Je ne le fis pas et, au bout de quelques secondes, Vidal hocha la tête et retira sa main.

— Que faites-vous ici ? éructai-je.

— Sempere était aussi mon ami, répliqua-t-il.

— Bien sûr. Et vous êtes venu seul ?

Vidal me regarda sans comprendre.

— Où est-elle ? demandai-je.

— Qui ?

Je laissai échapper un rire amer. Barceló s'était approché, l'air consterné.

— Que lui avez-vous encore promis, pour l'acheter ?

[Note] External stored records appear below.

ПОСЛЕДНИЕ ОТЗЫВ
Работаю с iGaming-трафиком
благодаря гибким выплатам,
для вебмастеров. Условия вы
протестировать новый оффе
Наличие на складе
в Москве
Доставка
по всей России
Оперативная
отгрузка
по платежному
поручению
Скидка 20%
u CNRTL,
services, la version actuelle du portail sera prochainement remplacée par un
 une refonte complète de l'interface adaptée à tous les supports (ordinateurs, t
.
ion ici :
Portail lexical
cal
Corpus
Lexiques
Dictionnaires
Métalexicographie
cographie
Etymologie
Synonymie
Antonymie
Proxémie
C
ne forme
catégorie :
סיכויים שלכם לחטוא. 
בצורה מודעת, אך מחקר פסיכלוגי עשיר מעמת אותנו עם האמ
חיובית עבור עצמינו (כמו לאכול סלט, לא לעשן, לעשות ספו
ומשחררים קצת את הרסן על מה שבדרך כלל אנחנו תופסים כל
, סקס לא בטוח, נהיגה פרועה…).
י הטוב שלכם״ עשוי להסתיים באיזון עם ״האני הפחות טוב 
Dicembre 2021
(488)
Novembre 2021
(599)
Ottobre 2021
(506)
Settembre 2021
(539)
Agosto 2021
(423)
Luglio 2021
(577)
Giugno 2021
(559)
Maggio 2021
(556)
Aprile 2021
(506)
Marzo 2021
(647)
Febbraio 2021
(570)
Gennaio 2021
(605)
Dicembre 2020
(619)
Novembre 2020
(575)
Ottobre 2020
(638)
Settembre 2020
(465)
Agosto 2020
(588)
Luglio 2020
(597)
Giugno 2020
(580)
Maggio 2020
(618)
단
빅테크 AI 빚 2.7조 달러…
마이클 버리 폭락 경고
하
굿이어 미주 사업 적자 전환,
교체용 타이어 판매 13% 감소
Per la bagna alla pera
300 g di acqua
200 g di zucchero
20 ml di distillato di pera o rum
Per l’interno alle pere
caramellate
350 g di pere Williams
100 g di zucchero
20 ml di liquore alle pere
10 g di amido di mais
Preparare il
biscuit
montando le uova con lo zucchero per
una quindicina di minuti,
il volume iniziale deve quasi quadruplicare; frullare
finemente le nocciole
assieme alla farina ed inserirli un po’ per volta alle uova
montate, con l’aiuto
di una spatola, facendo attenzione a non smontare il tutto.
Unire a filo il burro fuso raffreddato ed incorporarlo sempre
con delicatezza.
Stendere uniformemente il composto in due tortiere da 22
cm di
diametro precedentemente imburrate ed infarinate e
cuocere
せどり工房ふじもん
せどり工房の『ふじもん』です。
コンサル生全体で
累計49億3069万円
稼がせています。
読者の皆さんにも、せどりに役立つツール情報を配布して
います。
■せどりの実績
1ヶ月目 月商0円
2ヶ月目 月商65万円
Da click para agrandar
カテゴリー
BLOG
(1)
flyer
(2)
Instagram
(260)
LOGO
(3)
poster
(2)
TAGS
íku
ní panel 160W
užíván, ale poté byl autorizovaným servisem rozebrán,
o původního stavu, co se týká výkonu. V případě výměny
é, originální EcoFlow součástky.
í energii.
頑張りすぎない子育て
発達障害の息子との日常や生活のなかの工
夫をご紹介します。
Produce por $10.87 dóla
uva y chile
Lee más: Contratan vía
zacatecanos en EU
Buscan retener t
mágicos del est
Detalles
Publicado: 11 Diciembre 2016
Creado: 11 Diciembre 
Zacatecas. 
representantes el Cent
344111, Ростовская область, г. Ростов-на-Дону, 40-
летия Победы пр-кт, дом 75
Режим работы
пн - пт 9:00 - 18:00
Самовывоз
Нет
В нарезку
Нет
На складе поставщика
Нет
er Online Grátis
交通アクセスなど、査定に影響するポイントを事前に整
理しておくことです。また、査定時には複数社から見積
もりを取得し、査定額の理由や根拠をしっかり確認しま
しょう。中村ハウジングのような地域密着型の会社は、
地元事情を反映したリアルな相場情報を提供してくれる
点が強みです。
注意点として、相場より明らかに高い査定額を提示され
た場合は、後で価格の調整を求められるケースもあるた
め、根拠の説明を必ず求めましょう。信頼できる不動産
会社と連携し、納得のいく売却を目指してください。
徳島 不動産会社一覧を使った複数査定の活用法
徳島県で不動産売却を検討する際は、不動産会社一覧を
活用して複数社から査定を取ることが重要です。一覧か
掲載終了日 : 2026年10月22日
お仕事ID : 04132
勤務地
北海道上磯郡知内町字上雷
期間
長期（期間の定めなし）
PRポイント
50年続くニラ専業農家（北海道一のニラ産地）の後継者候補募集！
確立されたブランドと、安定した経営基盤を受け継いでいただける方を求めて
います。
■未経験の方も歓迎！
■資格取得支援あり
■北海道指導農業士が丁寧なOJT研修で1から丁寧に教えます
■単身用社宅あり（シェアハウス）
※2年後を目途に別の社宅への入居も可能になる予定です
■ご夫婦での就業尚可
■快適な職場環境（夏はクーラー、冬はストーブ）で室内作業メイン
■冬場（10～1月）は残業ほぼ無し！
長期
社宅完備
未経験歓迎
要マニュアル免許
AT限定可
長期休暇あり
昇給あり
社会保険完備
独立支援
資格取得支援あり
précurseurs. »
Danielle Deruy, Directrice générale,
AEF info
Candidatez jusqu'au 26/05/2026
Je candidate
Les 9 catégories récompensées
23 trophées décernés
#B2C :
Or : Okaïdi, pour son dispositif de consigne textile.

Le regard de Vidal se durcit.

— Tu ne sais pas ce que tu dis, David.

J'avançai jusqu'à sentir son haleine contre ma figure.

— Où est-elle ? insistai je.

— Je l'ignore.

— À d'autres ! m'écriai-je.

Je fis demi-tour, m'apprêtant à gagner la sortie, mais Vidal me prit le bras pour me retenir.

— David, attends…

Sans en prendre conscience, je le frappai de toutes mes forces. Mon poing s'abattit sur son visage et il tomba à la renverse. J'avais du sang sur la main et entendis des pas qui s'approchaient à toute allure. Des bras m'immobilisèrent et m'écartèrent de Vidal.

— Pour l'amour de Dieu, Martín…, supplia Barceló.

Le libraire s'accroupit près de Vidal qui gémissait, la bouche ensanglantée. Il lui soutint la tête et me lança un regard furibond. Je partis aussi vite que je le pus, croisant sur mon chemin quelques assistants qui s'étaient arrêtés pour contempler l'altercation. Je n'eus pas le courage de les affronter.